[Dataset entries]

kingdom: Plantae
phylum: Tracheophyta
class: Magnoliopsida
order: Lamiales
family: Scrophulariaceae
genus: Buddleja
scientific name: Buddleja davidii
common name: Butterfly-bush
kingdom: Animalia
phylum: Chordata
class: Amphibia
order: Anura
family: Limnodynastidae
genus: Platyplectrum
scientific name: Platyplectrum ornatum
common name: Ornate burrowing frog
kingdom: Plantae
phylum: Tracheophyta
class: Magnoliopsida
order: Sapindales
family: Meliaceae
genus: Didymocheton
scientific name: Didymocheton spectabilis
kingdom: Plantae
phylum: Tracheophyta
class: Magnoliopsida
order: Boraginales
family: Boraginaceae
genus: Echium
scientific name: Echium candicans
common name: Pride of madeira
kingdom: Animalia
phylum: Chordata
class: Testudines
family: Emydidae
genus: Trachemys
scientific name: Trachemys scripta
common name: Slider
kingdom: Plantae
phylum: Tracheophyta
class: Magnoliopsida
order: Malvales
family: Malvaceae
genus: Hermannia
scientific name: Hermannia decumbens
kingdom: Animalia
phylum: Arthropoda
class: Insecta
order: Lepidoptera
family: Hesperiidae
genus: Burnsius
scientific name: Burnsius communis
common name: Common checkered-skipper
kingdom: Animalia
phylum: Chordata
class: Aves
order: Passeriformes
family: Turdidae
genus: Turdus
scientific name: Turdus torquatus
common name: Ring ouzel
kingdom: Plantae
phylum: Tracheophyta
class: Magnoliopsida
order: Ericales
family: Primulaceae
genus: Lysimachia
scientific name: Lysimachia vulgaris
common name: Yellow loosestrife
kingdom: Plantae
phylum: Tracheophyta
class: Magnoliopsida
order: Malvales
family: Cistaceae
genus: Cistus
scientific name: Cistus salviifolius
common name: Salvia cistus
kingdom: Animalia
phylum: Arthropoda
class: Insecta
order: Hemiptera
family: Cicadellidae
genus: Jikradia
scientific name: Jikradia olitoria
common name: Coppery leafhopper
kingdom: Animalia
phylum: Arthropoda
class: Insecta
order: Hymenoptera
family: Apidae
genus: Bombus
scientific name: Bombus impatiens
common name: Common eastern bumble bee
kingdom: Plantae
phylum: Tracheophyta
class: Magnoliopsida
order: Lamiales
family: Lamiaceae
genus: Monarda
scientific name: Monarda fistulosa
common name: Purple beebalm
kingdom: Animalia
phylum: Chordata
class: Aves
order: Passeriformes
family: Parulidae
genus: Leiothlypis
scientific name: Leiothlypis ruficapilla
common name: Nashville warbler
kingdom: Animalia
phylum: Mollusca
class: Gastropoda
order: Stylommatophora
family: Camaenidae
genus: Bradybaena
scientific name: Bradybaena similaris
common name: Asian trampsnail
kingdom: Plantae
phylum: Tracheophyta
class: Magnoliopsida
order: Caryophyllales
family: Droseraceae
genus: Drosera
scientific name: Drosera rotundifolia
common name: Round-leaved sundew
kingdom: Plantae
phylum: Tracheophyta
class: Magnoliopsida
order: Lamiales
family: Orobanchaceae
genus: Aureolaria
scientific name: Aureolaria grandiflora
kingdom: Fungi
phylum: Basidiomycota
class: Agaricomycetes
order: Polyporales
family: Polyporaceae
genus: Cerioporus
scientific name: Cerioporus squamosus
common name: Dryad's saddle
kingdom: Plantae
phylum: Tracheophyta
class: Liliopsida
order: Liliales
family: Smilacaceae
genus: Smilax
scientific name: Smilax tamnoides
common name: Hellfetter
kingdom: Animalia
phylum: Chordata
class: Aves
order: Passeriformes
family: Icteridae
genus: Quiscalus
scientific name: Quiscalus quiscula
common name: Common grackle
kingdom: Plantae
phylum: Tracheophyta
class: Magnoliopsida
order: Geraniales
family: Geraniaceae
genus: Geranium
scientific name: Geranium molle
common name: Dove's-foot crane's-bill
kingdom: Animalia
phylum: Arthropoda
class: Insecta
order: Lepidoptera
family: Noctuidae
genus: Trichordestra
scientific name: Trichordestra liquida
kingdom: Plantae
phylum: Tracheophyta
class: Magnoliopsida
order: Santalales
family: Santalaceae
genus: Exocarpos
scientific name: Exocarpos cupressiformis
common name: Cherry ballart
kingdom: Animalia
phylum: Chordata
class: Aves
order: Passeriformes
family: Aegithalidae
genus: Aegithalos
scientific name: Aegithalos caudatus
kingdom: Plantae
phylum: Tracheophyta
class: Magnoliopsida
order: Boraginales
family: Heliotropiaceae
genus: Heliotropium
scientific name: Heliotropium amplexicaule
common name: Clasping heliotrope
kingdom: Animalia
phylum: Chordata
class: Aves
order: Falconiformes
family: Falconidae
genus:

_Objective_
Present every line of the items above as a Markdown table with two columns, No. and Line. Number the rows in order and leave out blank lines.

_Exercise answer_
| No. | Line |
|---|---|
| 1 | kingdom: Plantae |
| 2 | phylum: Tracheophyta |
| 3 | class: Magnoliopsida |
| 4 | order: Lamiales |
| 5 | family: Scrophulariaceae |
| 6 | genus: Buddleja |
| 7 | scientific name: Buddleja davidii |
| 8 | common name: Butterfly-bush |
| 9 | kingdom: Animalia |
| 10 | phylum: Chordata |
| 11 | class: Amphibia |
| 12 | order: Anura |
| 13 | family: Limnodynastidae |
| 14 | genus: Platyplectrum |
| 15 | scientific name: Platyplectrum ornatum |
| 16 | common name: Ornate burrowing frog |
| 17 | kingdom: Plantae |
| 18 | phylum: Tracheophyta |
| 19 | class: Magnoliopsida |
| 20 | order: Sapindales |
| 21 | family: Meliaceae |
| 22 | genus: Didymocheton |
| 23 | scientific name: Didymocheton spectabilis |
| 24 | kingdom: Plantae |
| 25 | phylum: Tracheophyta |
| 26 | class: Magnoliopsida |
| 27 | order: Boraginales |
| 28 | family: Boraginaceae |
| 29 | genus: Echium |
| 30 | scientific name: Echium candicans |
| 31 | common name: Pride of madeira |
| 32 | kingdom: Animalia |
| 33 | phylum: Chordata |
| 34 | class: Testudines |
| 35 | family: Emydidae |
| 36 | genus: Trachemys |
| 37 | scientific name: Trachemys scripta |
| 38 | common name: Slider |
| 39 | kingdom: Plantae |
| 40 | phylum: Tracheophyta |
| 41 | class: Magnoliopsida |
| 42 | order: Malvales |
| 43 | family: Malvaceae |
| 44 | genus: Hermannia |
| 45 | scientific name: Hermannia decumbens |
| 46 | kingdom: Animalia |
| 47 | phylum: Arthropoda |
| 48 | class: Insecta |
| 49 | order: Lepidoptera |
| 50 | family: Hesperiidae |
| 51 | genus: Burnsius |
| 52 | scientific name: Burnsius communis |
| 53 | common name: Common checkered-skipper |
| 54 | kingdom: Animalia |
| 55 | phylum: Chordata |
| 56 | class: Aves |
| 57 | order: Passeriformes |
| 58 | family: Turdidae |
| 59 | genus: Turdus |
| 60 | scientific name: Turdus torquatus |
| 61 | common name: Ring ouzel |
| 62 | kingdom: Plantae |
| 63 | phylum: Tracheophyta |
| 64 | class: Magnoliopsida |
| 65 | order: Ericales |
| 66 | family: Primulaceae |
| 67 | genus: Lysimachia |
| 68 | scientific name: Lysimachia vulgaris |
| 69 | common name: Yellow loosestrife |
| 70 | kingdom: Plantae |
| 71 | phylum: Tracheophyta |
| 72 | class: Magnoliopsida |
| 73 | order: Malvales |
| 74 | family: Cistaceae |
| 75 | genus: Cistus |
| 76 | scientific name: Cistus salviifolius |
| 77 | common name: Salvia cistus |
| 78 | kingdom: Animalia |
| 79 | phylum: Arthropoda |
| 80 | class: Insecta |
| 81 | order: Hemiptera |
| 82 | family: Cicadellidae |
| 83 | genus: Jikradia |
| 84 | scientific name: Jikradia olitoria |
| 85 | common name: Coppery leafhopper |
| 86 | kingdom: Animalia |
| 87 | phylum: Arthropoda |
| 88 | class: Insecta |
| 89 | order: Hymenoptera |
| 90 | family: Apidae |
| 91 | genus: Bombus |
| 92 | scientific name: Bombus impatiens |
| 93 | common name: Common eastern bumble bee |
| 94 | kingdom: Plantae |
| 95 | phylum: Tracheophyta |
| 96 | class: Magnoliopsida |
| 97 | order: Lamiales |
| 98 | family: Lamiaceae |
| 99 | genus: Monarda |
| 100 | scientific name: Monarda fistulosa |
| 101 | common name: Purple beebalm |
| 102 | kingdom: Animalia |
| 103 | phylum: Chordata |
| 104 | class: Aves |
| 105 | order: Passeriformes |
| 106 | family: Parulidae |
| 107 | genus: Leiothlypis |
| 108 | scientific name: Leiothlypis ruficapilla |
| 109 | common name: Nashville warbler |
| 110 | kingdom: Animalia |
| 111 | phylum: Mollusca |
| 112 | class: Gastropoda |
| 113 | order: Stylommatophora |
| 114 | family: Camaenidae |
| 115 | genus: Bradybaena |
| 116 | scientific name: Bradybaena similaris |
| 117 | common name: Asian trampsnail |
| 118 | kingdom: Plantae |
| 119 | phylum: Tracheophyta |
| 120 | class: Magnoliopsida |
| 121 | order: Caryophyllales |
| 122 | family: Droseraceae |
| 123 | genus: Drosera |
| 124 | scientific name: Drosera rotundifolia |
| 125 | common name: Round-leaved sundew |
| 126 | kingdom: Plantae |
| 127 | phylum: Tracheophyta |
| 128 | class: Magnoliopsida |
| 129 | order: Lamiales |
| 130 | family: Orobanchaceae |
| 131 | genus: Aureolaria |
| 132 | scientific name: Aureolaria grandiflora |
| 133 | kingdom: Fungi |
| 134 | phylum: Basidiomycota |
| 135 | class: Agaricomycetes |
| 136 | order: Polyporales |
| 137 | family: Polyporaceae |
| 138 | genus: Cerioporus |
| 139 | scientific name: Cerioporus squamosus |
| 140 | common name: Dryad's saddle |
| 141 | kingdom: Plantae |
| 142 | phylum: Tracheophyta |
| 143 | class: Liliopsida |
| 144 | order: Liliales |
| 145 | family: Smilacaceae |
| 146 | genus: Smilax |
| 147 | scientific name: Smilax tamnoides |
| 148 | common name: Hellfetter |
| 149 | kingdom: Animalia |
| 150 | phylum: Chordata |
| 151 | class: Aves |
| 152 | order: Passeriformes |
| 153 | family: Icteridae |
| 154 | genus: Quiscalus |
| 155 | scientific name: Quiscalus quiscula |
| 156 | common name: Common grackle |
| 157 | kingdom: Plantae |
| 158 | phylum: Tracheophyta |
| 159 | class: Magnoliopsida |
| 160 | order: Geraniales |
| 161 | family: Geraniaceae |
| 162 | genus: Geranium |
| 163 | scientific name: Geranium molle |
| 164 | common name: Dove's-foot crane's-bill |
| 165 | kingdom: Animalia |
| 166 | phylum: Arthropoda |
| 167 | class: Insecta |
| 168 | order: Lepidoptera |
| 169 | family: Noctuidae |
| 170 | genus: Trichordestra |
| 171 | scientific name: Trichordestra liquida |
| 172 | kingdom: Plantae |
| 173 | phylum: Tracheophyta |
| 174 | class: Magnoliopsida |
| 175 | order: Santalales |
| 176 | family: Santalaceae |
| 177 | genus: Exocarpos |
| 178 | scientific name: Exocarpos cupressiformis |
| 179 | common name: Cherry ballart |
| 180 | kingdom: Animalia |
| 181 | phylum: Chordata |
| 182 | class: Aves |
| 183 | order: Passeriformes |
| 184 | family: Aegithalidae |
| 185 | genus: Aegithalos |
| 186 | scientific name: Aegithalos caudatus |
| 187 | kingdom: Plantae |
| 188 | phylum: Tracheophyta |
| 189 | class: Magnoliopsida |
| 190 | order: Boraginales |
| 191 | family: Heliotropiaceae |
| 192 | genus: Heliotropium |
| 193 | scientific name: Heliotropium amplexicaule |
| 194 | common name: Clasping heliotrope |
| 195 | kingdom: Animalia |
| 196 | phylum: Chordata |
| 197 | class: Aves |
| 198 | order: Falconiformes |
| 199 | family: Falconidae |
| 200 | genus: |